The InfluxDB time-series database is just one component of the InfluxData time-series platform, which comprises the TICK stack — the Telegraf open-source server-based agent for collecting and sending metrics and events; InfluxDB; the Chronograf administrative user interface; and the Kapacitor native data processing agent. Tools such as Chronograf have been a game-changer for the LSST team, according to Fausti.
“Astronomers typically are not software engineers, but they are the ones that know better than anyone what needs to be monitored. And so they use Chronograf and they can create the dashboards and the visualizations that they need,” he said.
Edge computing has already reached that outer space for InfluxData customer Loft Orbital Solutions Inc., which provides space infrastructure as a service, enabling companies to access satellites on a pay-as-you-go basis.

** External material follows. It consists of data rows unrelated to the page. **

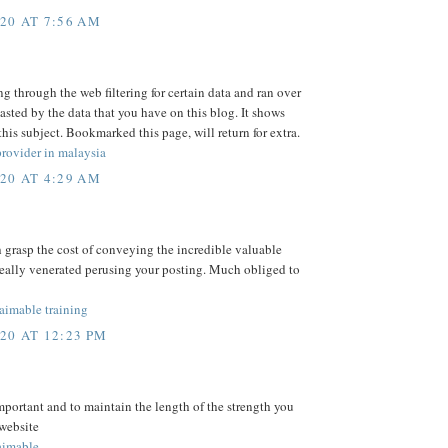
20 AT 7:56 AM
ng through the web filtering for certain data and ran over
asted by the data that you have on this blog. It shows
is subject. Bookmarked this page, will return for extra.
rovider in malaysia
20 AT 4:29 AM
h grasp the cost of conveying the incredible valuable
really venerated perusing your posting. Much obliged to
mable training
20 AT 12:23 PM
mportant and to maintain the length of the strength you
 website
imable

“Our mission is to provide rapid access to space,” said Caleb MacLachlan, Loft Orbital senior spacecraft operations software engineer, during the customer panel portion of the event. The company’s model removes the cost barriers to deploying a mission in orbit, making it “almost as simple as deploying a VM in AWS or GCP,” MacLachlan said.
When Loft Orbital started, the company stored massive amounts of time-series data, generated by the cameras, sensors, radios and other devices, on their satellites in a relational database.
“We found that it was so slow, and the size of our data would balloon over the course of a couple of days to the point where we weren’t able to even store all of the data that we were getting,” MacLachlan said.
The company solved this problem completely by migrating to InfluxDB. Now, it can “easily store the entire volume of data for the mission life so far, without having to worry about the size,” according to MacLachlan.
Like Fausti, MacLachlan believes that InfluxData’s potential to give non-developers simple tools to access the data they need, in the way they want it, is “the most powerful thing about it.”
“It gets us out of the way, us software engineers, who may not know quite as much as the scientists and engineers that are closer to the interesting math. And they build these crazy dashboards that I’m just like, wow, I had no idea you could do that. I had no idea that is something that you would want to see,” MacLachlan concluded.
Here is theCUBE’s complete video interview with Angelo Fausti and Caleb MacLachlan:[embedded content]
(* Disclosure: TheCUBE is a paid media partner for “The Future Is Built on InfluxDB” event. Neither InfluxData Inc., the sponsor for theCUBE’s event coverage, nor other sponsors have editorial control over content on theCUBE or SiliconANGLE.)